What does Christmas mean to you? When you think of the holidays do you instantly connect with fond memories and traditions, those things that you could count on year after year?
Maybe it was a certain recipe that was made or putting up the tree as a family.
If asked what would you say are your family’s holiday traditions now?
I was speaking with a client the other day who stated that her children were upset because she was too busy this year to do some of the things that she always done with them, their traditions. She stated to me that she was stressed with all the gifts and everything that needed to get done and they would just need to get over it because she can’t do everything.
I suggested she take a step back and look at what her children were really asking her for, which was something we all seek, to be taken somewhere familiar, a place where you can return to each year, your traditions.
We can get so caught up doing the next thing on our list that we forget to stop and make time for things that may not seem important at that very moment.

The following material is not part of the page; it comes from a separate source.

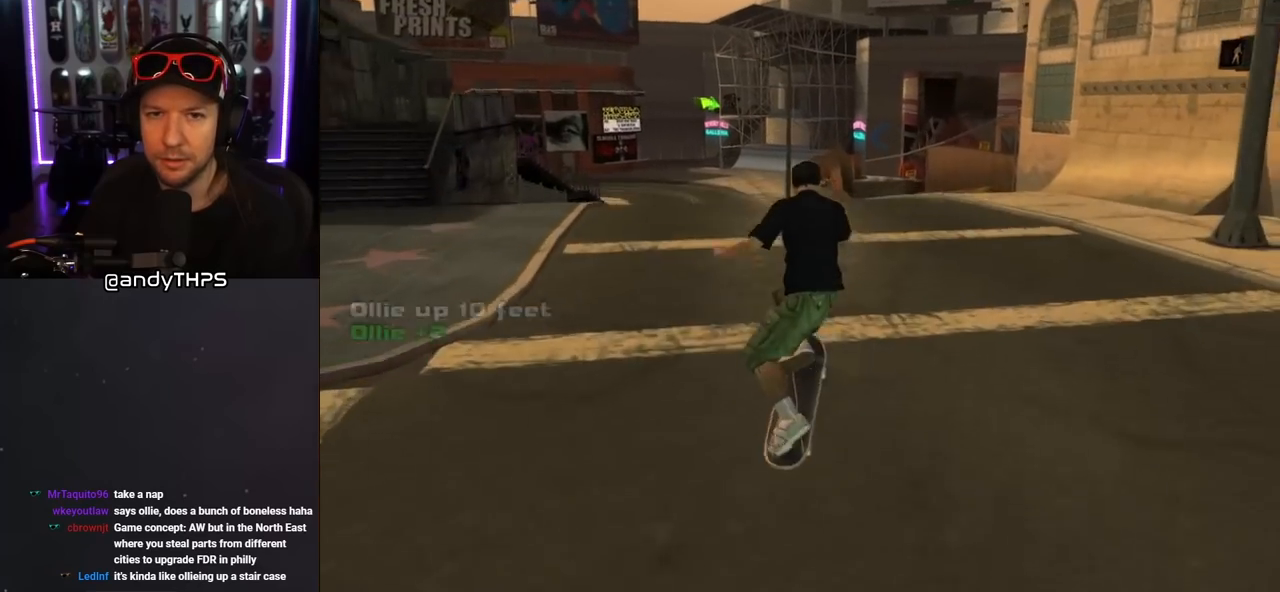
{"buttons": [], "left_stick": "center", "right_stick": "down-right", "events": [[17, "right_stick", "down-right"]]}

Things like baking cookies together, taking a road trip to look at lights or simply watching a holiday movie together all seem innocuous enough but can be very important in a time when children, even grown children are receiving less and less personal time with their parents.
I think that we can agree that for most of us Christmas has a much different focus then when we were younger.
My mom did not worry so much about getting the perfect gift. She went to a store, found a couple things she thought we would like and headed home. What is funny is that years later I can only remember a Thumbelina doll and a stuffed monkey out of all the presents I received over all the years.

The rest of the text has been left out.